Intravenous inotropes may be appropriate in the short-term for some patients with otherwise intractable cardiac failure.

Correctable causes should always be sought and treated, eg surgery for valvular heart disease. Patients aged <60 years may be potential candidates for cardiac transplantation.

Anticoagulants should be used in all patients with atrial fibrillation and considered in those with significantly dilated hearts, especially in the presence of mitral valve disease.

Acute Heart Failure

This is a medical emergency usually resulting from acute myocardial infarction or hypertension.

  1. The patient should be nursed sitting up

  2. Give 100% oxygen by face mask at 8 - 10 L/min

  3. Intravenous Furosemide - Doses of 40-80mg may be given over 3-5mins. Larger doses at a rate not exceeding 4mg/min

  4. Diamorphine 2.5mg followed by 2.5mg five minutes later if necessary I.V. This will produce vasodilation and reduce patient distress.

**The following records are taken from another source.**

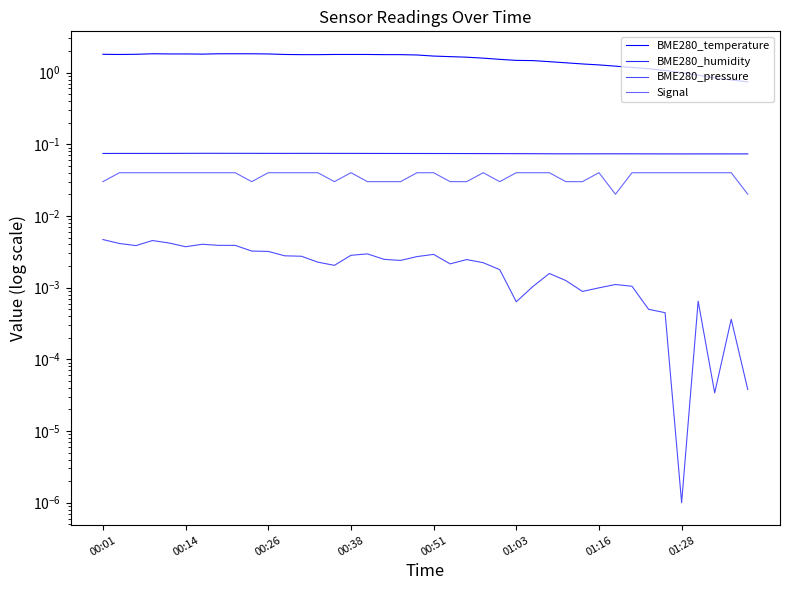

Reading left to right, transcribe all the data shown in this chart.

BME280_temperature: 1.8	1.8	1.8	1.8	1.8	1.8	1.8	1.8	1.8	1.8	1.8	1.8	1.8	1.8	1.8	1.8	1.8	1.8	1.8	1.8	1.7	1.7	1.6	1.6	1.5	1.5	1.5	1.4	1.4	1.3	1.3	1.2	1.2	1.1	1.1	1.0	0.9	0.8	0.8	0.7
BME280_humidity: 0.1	0.1	0.1	0.1	0.1	0.1	0.1	0.1	0.1	0.1	0.1	0.1	0.1	0.1	0.1	0.1	0.1	0.1	0.1	0.1	0.1	0.1	0.1	0.1	0.1	0.1	0.1	0.1	0.1	0.1	0.1	0.1	0.1	0.1	0.1	0.1	0.1	0.1	0.1	0.1
BME280_pressure: 0.0	0.0	0.0	0.0	0.0	0.0	0.0	0.0	0.0	0.0	0.0	0.0	0.0	0.0	0.0	0.0	0.0	0.0	0.0	0.0	0.0	0.0	0.0	0.0	0.0	0.0	0.0	0.0	0.0	0.0	0.0	0.0	0.0	0.0	0.0	0.0	0.0	0.0	0.0	0.0
Signal: 0.0	0.0	0.0	0.0	0.0	0.0	0.0	0.0	0.0	0.0	0.0	0.0	0.0	0.0	0.0	0.0	0.0	0.0	0.0	0.0	0.0	0.0	0.0	0.0	0.0	0.0	0.0	0.0	0.0	0.0	0.0	0.0	0.0	0.0	0.0	0.0	0.0	0.0	0.0	0.0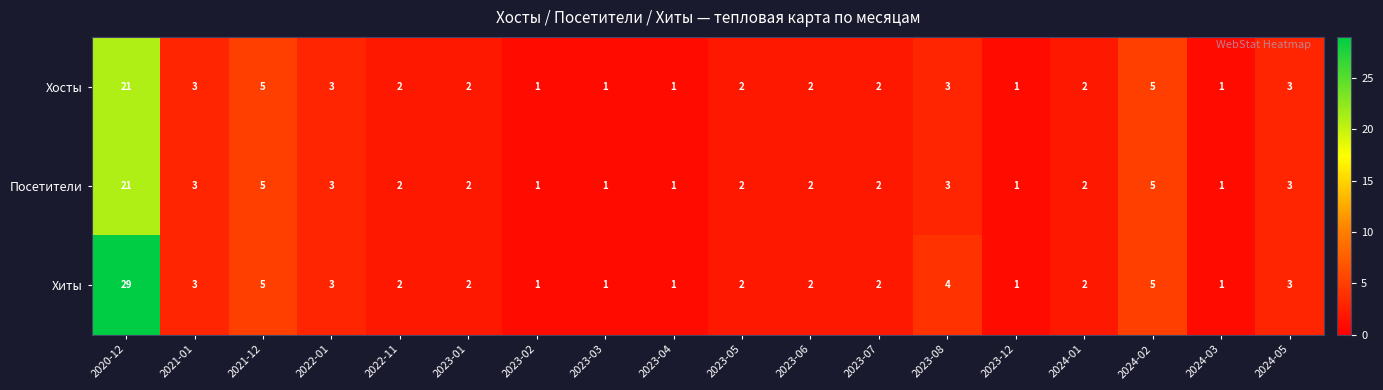

What is the smallest value displayed?

1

  5. Sublingual GTN will reduce preload by venodilation. This should be followed by intravenous nitrates, care being taken to keep fluid volume to a minimum. Alternatively or subsequently a nitrate patch or oral nitrate may be used.

  6. Digitalise, especially in the presence of atrial fibrillation

Precipitating causes must be sought and treated. If there is no prompt improvement, and the aetiology is not clearly established, echocardiography should be requested and specialist advice sought.